## Task requirements
If a record holds a picture, leave the picture out; return everything else exactly.
-- Provided data follows --
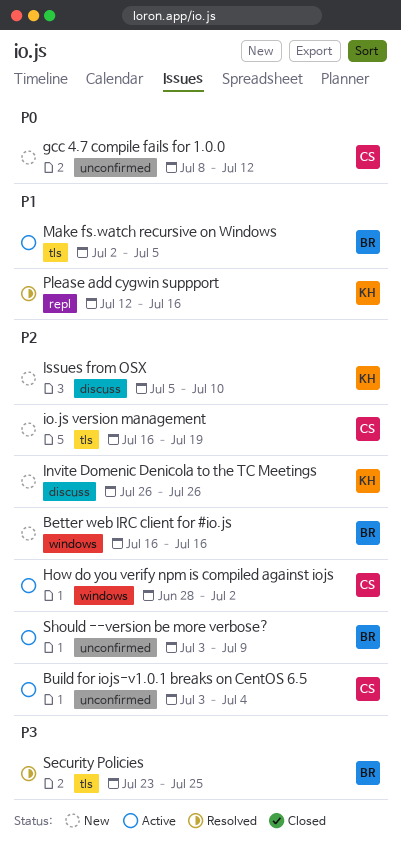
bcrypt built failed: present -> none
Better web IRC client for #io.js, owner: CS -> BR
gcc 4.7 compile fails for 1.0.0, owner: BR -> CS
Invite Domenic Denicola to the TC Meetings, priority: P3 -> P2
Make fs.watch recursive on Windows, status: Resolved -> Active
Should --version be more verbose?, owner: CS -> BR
-- Provided data concluded --
## Solution to this problem
bcrypt built failed: present -> none
Better web IRC client for #io.js, owner: CS -> BR
gcc 4.7 compile fails for 1.0.0, owner: BR -> CS
Invite Domenic Denicola to the TC Meetings, priority: P3 -> P2
Make fs.watch recursive on Windows, status: Resolved -> Active
Should --version be more verbose?, owner: CS -> BR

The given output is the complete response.